YOUR GOAL | Copy nothing before the line containing "For every layout". Reproduce that line and all that follow, exactly, through the end of the records.

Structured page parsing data
= = = = = = =

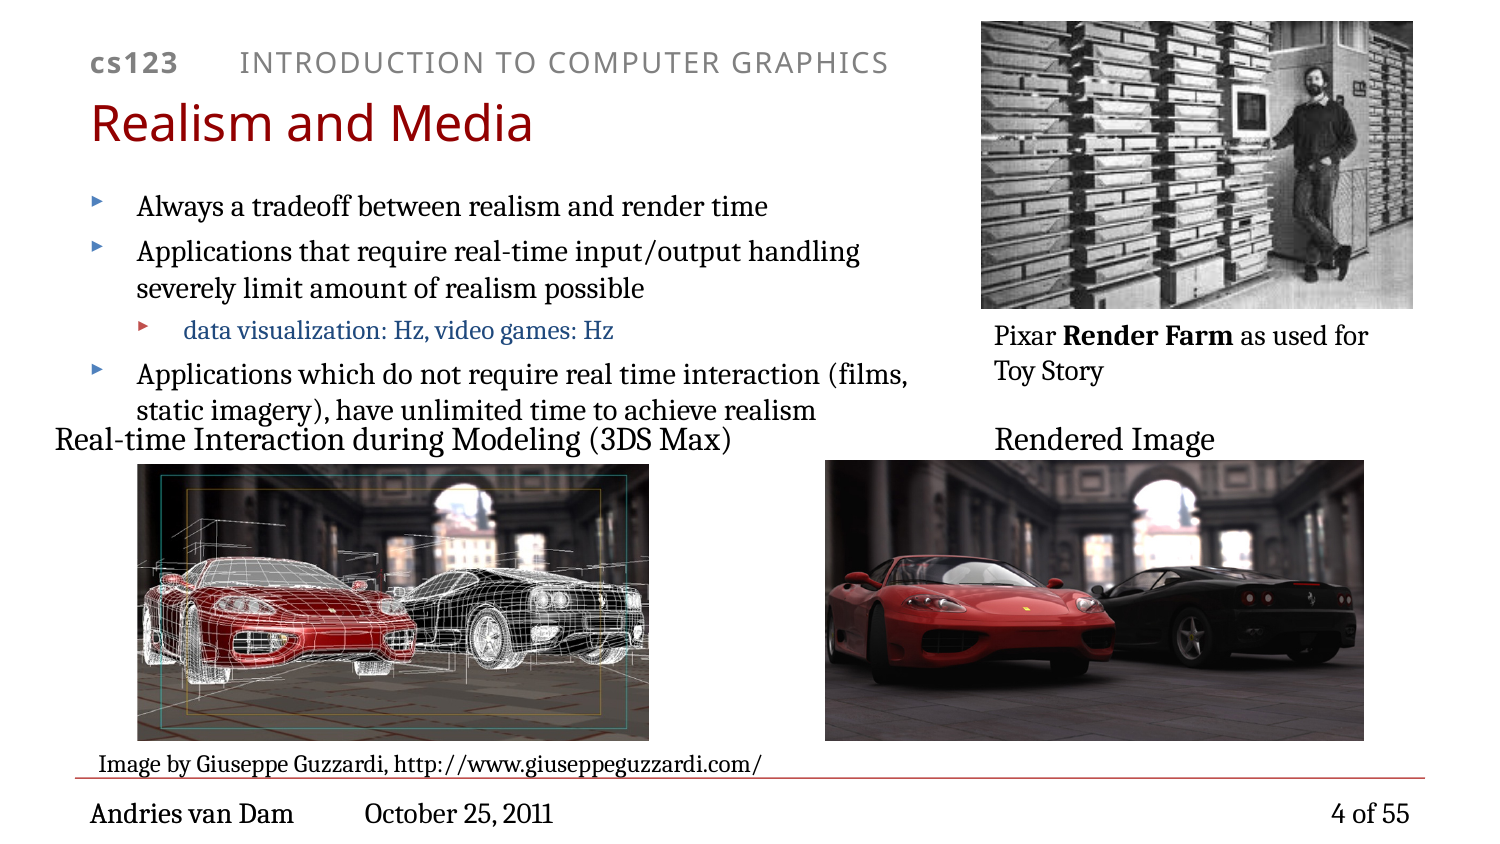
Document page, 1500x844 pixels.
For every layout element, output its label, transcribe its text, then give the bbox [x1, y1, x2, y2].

text_box Pixar Render Farm as used for Toy Story [979, 321, 1405, 394]
title Realism and Media [75, 84, 975, 160]
text_box Real-time Interaction during Modeling (3DS Max) [39, 409, 749, 464]
picture [824, 460, 1365, 741]
footer October 25, 2011 [350, 787, 1213, 827]
picture [980, 21, 1413, 309]
text_box Image by Giuseppe Guzzardi, http://www.giuseppeguzzardi.com/ [83, 740, 780, 786]
picture [137, 464, 650, 741]
text_box Rendered Image [979, 409, 1231, 460]
title Realism and Media [1418, 84, 1425, 160]
slide_number 4 of 55 [1224, 787, 1425, 827]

= = = = = = =

ANSWER TO THIS EXERCISE |
For every layout element, output its label, transcribe its text, then give the bbox [x1, y1, x2, y2].

text_box Pixar Render Farm as used for Toy Story [979, 321, 1405, 394]
title Realism and Media [75, 84, 975, 160]
text_box Real-time Interaction during Modeling (3DS Max) [39, 409, 749, 464]
picture [824, 460, 1365, 741]
footer October 25, 2011 [350, 787, 1213, 827]
picture [980, 21, 1413, 309]
text_box Image by Giuseppe Guzzardi, http://www.giuseppeguzzardi.com/ [83, 740, 780, 786]
picture [137, 464, 650, 741]
text_box Rendered Image [979, 409, 1231, 460]
title Realism and Media [1418, 84, 1425, 160]
slide_number 4 of 55 [1224, 787, 1425, 827]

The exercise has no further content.